Ian Thompson, a senior legislative representative in the American Civil Liberties Union’s Washington Legislative Office, condemned HUD’s Thursday statement, calling it “vile and disgusting.” “Never once does HUD even acknowledge the basic humanity of trans people or recognize what it means to be transgender,” Thompson wrote in an email to The Intercept. “Based on this, it is clear that HUD intends to give taxpayer-funded shelters license to turn away trans people experiencing homelessness based on the religious beliefs of the provider.”

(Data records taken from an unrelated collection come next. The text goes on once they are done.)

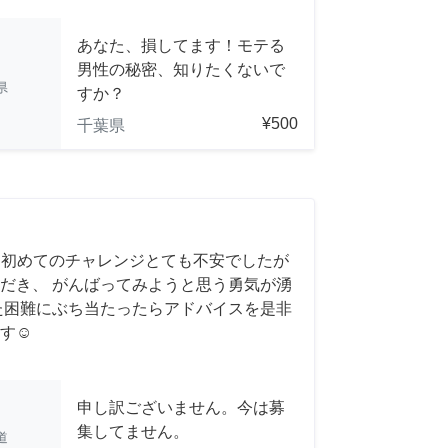
あなた、損してます！モテる
男性の秘密、知りたくないで
県
すか？
¥500
千葉県
 初めてのチャレンジとても不安でしたが
だき、 がんばってみようと思う勇気が湧
また困難にぶち当たったらアドバイスを是非
す☺️
申し訳ございません。今は募
集してません。
道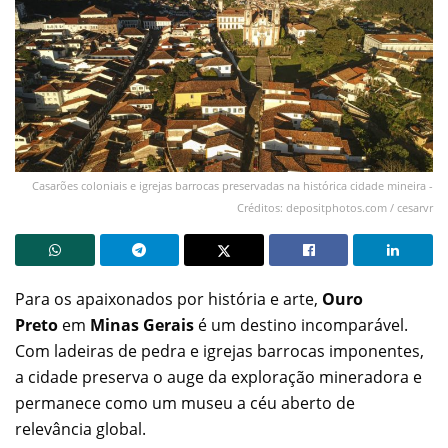
Casarões coloniais e igrejas barrocas preservadas na histórica cidade mineira -
Créditos: depositphotos.com / cesarvr
Para os apaixonados por história e arte,
Ouro
Preto
em
Minas Gerais
é um destino incomparável.
Com ladeiras de pedra e igrejas barrocas imponentes,
a cidade preserva o auge da exploração mineradora e
permanece como um museu a céu aberto de
relevância global.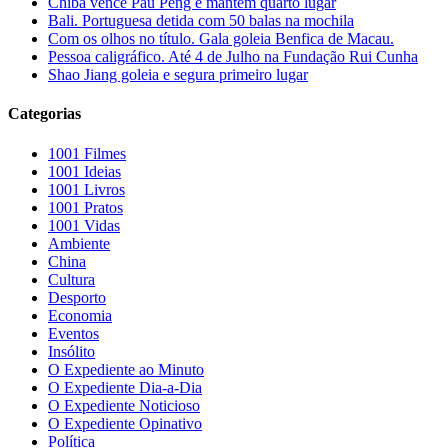
Chiba vence Pau Peng e mantém quarto lugar
Bali. Portuguesa detida com 50 balas na mochila
Com os olhos no título. Gala goleia Benfica de Macau.
Pessoa caligráfico. Até 4 de Julho na Fundação Rui Cunha
Shao Jiang goleia e segura primeiro lugar
Categorias
1001 Filmes
1001 Ideias
1001 Livros
1001 Pratos
1001 Vidas
Ambiente
China
Cultura
Desporto
Economia
Eventos
Insólito
O Expediente ao Minuto
O Expediente Dia-a-Dia
O Expediente Noticioso
O Expediente Opinativo
Política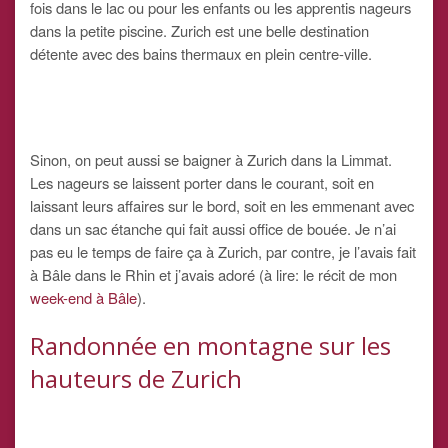
fois dans le lac ou pour les enfants ou les apprentis nageurs
dans la petite piscine. Zurich est une belle destination
détente avec des bains thermaux en plein centre-ville.
Sinon, on peut aussi se baigner à Zurich dans la Limmat.
Les nageurs se laissent porter dans le courant, soit en
laissant leurs affaires sur le bord, soit en les emmenant avec
dans un sac étanche qui fait aussi office de bouée. Je n’ai
pas eu le temps de faire ça à Zurich, par contre, je l’avais fait
à Bâle dans le Rhin et j’avais adoré (à lire: le récit de mon
week-end à Bâle
).
Randonnée en montagne sur les
hauteurs de Zurich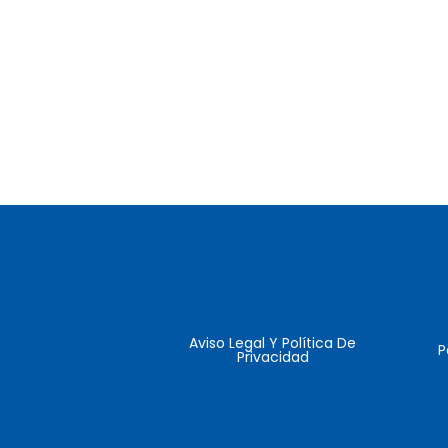
Aviso Legal Y Política De
P
Privacidad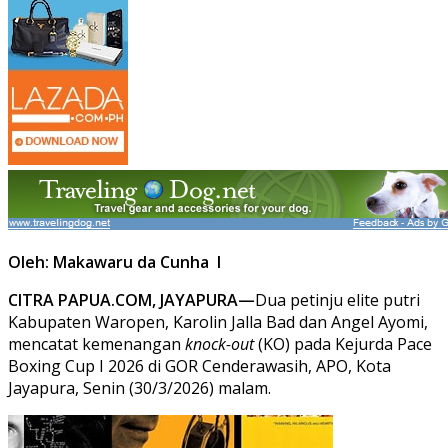
Oleh: Makawaru da Cunha I
CITRA PAPUA.COM, JAYAPURA—
Dua petinju elite putri
Kabupaten Waropen, Karolin Jalla Bad dan Angel Ayomi,
mencatat kemenangan
knock-out
(KO) pada Kejurda Pace
Boxing Cup I 2026 di GOR Cenderawasih, APO, Kota
Jayapura, Senin (30/3/2026) malam.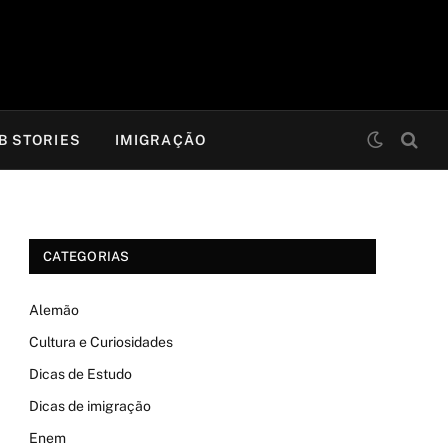
B STORIES
IMIGRAÇÃO
CATEGORIAS
Alemão
Cultura e Curiosidades
Dicas de Estudo
Dicas de imigração
Enem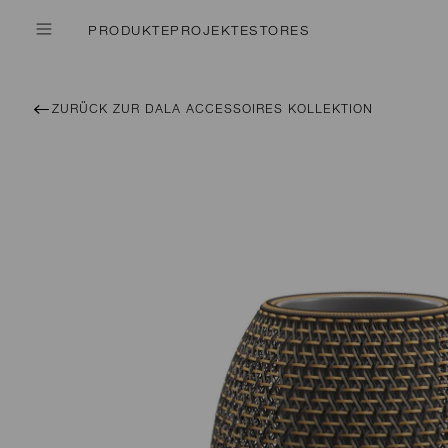
PRODUKTE
PROJEKTE
STORES
ZURÜCK ZUR DALA ACCESSOIRES KOLLEKTION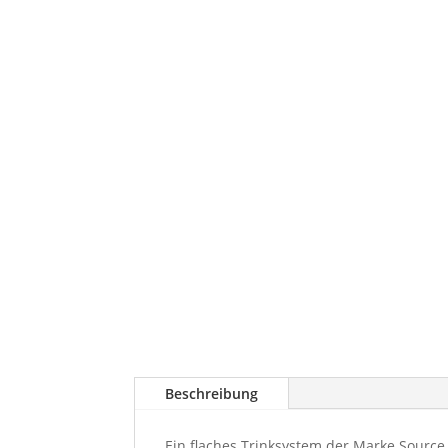
Beschreibung
Ein flaches Trinksystem der Marke Source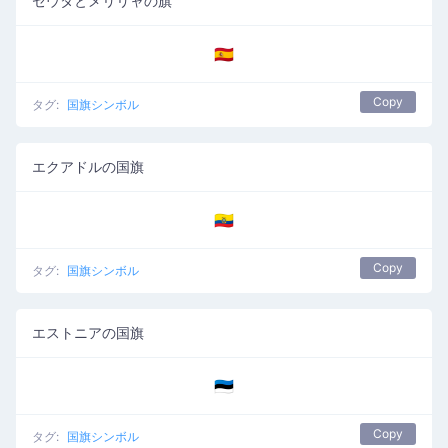
セウタとメリリャの旗
🇪🇦
Copy
タグ:
国旗シンボル
エクアドルの国旗
🇪🇨
Copy
タグ:
国旗シンボル
エストニアの国旗
🇪🇪
Copy
タグ:
国旗シンボル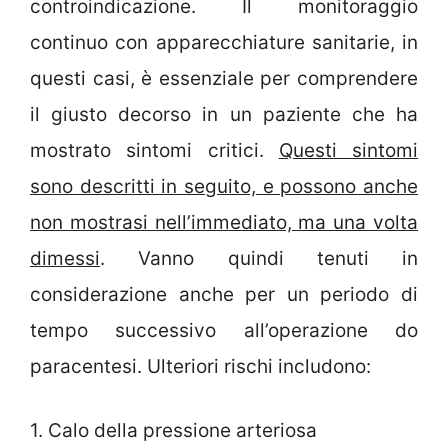
controindicazione. Il monitoraggio
continuo con apparecchiature sanitarie, in
questi casi, è essenziale per comprendere
il giusto decorso in un paziente che ha
mostrato sintomi critici.
Questi sintomi
sono descritti in seguito, e possono anche
non mostrasi nell’immediato, ma una volta
dimessi
. Vanno quindi tenuti in
considerazione anche per un periodo di
tempo successivo all’operazione do
paracentesi. Ulteriori rischi includono:
1. Calo della pressione arteriosa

The announcement came just a day after HUD Secretary Ben Carson testified before the House Financial Services Committee. In response to a series of questions from Rep. Jennifer Wexton, D-Va., about the 2012 and 2016 Equal Access rules, Carson stated, “I’m not currently anticipating changing the rule.” It is unclear whether Carson knew that his department was set to modify one of the rules the next day.

“I don’t know if he was speaking out of ignorance or malice, but I know his department is acting on both ignorance and malice,” said Gillian Branstetter, media relations manager at the National Center for Transgender Equality.

Equal Access rules make a meaningful difference in access to shelters for transgender people, said the Center for American Progress’s Gruberg. She cited a 2016 phone survey conducted by the Center for American Progress and the Equal Rights Center, which found that only 30 percent of shelters in Connecticut, Washington, Tennessee, and Virginia said they would house a transgender woman with other women. The states with gender identity nondiscrimination protections — Connecticut and Washington — were twice as likely to help a transgender caller access an appropriate shelter.

Even when they can access shelters, transgender women are uniquely vulnerable to abuse. According to the 2015 U.S. Transgender Survey, 70 percent of transgender survey respondents who stayed in a shelter in the year prior reported some form of mistreatment, including being harassed, sexually or physically assaulted, or kicked out because of their gender identities. They were also four times less likely to own a home than the overall U.S. population.

This news comes on the heels of several incidents of deadly violence touching the black transgender community. In just the past week, three black transgender women died after being shot, according to the Human Rights Campaign. Claire Legato, 21, shot in Cleveland last month died on April 15; Muhlaysia Booker, 23, was killed in Dallas on May 18; and Michelle “Tamika” Washington, 40, was killed in Philadelphia on May 19.